• Job:
Answer these questions using the interview excerpt below:
1. During which years did Zalmay Khalilzad serve as US Ambassador to Iraq?
2. What position does Natasa Kovacevic hold?
3. According to the answer in the excerpt, when are discussions and negotiations destructive?

• Page extract:
::::

Zalmay Khalilzad is the US Ambassador to the United Nations. He served as US Ambassador to Iraq from 2005 to 2007, and as US Ambassador to Afghanistan from 2003 to 2005. Dr. Khalilzad is the founder of the Center for Middle Eastern Studies at the RAND Corporation, where he worked from 1993 to 1999.
Natasa Kovacevic is Editor in Chief of the Harvard International Review.
You have stated that the “clash of ideas” in negotiation is valuable to diplomacy. But are there boundaries to the value of negotiation? When is a clash of ideas no longer positive, but destructive, and at what point does negotiation cease to be reasonable?
The only time when discussions and negotiations are destructive is if they are a substitute for effective action—when they become a means by which one is prevented from doing what needs to be done to achieve positive goals. In other words, if negotiations are not conducted in good faith but instead are used by one side as a means to avoid or prevent effective action and the pursuit of positive goals by the other side, then they are counterproductive. And it is very hard to judge at times whether the people you are negotiating with are conducting negotiations in good faith or not.

::::

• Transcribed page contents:
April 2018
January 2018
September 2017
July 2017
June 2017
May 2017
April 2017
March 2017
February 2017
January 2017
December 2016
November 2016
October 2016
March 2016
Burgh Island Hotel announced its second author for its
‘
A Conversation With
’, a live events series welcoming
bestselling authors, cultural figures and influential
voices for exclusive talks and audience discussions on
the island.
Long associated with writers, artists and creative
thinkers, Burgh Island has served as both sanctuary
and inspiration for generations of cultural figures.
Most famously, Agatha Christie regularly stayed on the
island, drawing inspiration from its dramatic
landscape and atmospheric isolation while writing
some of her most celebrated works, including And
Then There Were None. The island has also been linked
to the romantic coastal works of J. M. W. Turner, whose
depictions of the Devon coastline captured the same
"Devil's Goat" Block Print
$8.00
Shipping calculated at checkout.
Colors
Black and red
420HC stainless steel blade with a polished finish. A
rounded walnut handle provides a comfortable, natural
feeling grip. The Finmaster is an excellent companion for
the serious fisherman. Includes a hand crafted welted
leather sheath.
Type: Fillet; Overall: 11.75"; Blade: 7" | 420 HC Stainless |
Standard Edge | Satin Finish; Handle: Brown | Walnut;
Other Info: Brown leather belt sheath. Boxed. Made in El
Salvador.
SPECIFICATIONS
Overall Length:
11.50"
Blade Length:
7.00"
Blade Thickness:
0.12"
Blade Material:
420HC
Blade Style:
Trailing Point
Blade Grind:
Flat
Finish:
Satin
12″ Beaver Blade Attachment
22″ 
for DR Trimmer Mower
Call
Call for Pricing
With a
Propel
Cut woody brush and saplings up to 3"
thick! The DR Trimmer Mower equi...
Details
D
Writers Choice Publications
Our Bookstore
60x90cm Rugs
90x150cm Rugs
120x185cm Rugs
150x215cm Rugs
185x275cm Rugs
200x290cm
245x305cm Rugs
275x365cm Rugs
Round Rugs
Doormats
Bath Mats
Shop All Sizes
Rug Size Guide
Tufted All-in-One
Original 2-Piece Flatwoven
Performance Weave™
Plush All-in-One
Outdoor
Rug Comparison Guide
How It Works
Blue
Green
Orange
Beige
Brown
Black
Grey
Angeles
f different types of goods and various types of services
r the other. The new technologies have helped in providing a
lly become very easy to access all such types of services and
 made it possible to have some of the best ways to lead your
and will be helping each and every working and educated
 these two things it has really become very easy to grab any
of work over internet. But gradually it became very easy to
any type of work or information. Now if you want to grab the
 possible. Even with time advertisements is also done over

::::

• Solution:
1. From 2005 to 2007.
2. She is Editor in Chief of the Harvard International Review.
3. They are destructive only when they substitute for effective action and prevent one from doing what needs to be done to achieve positive goals.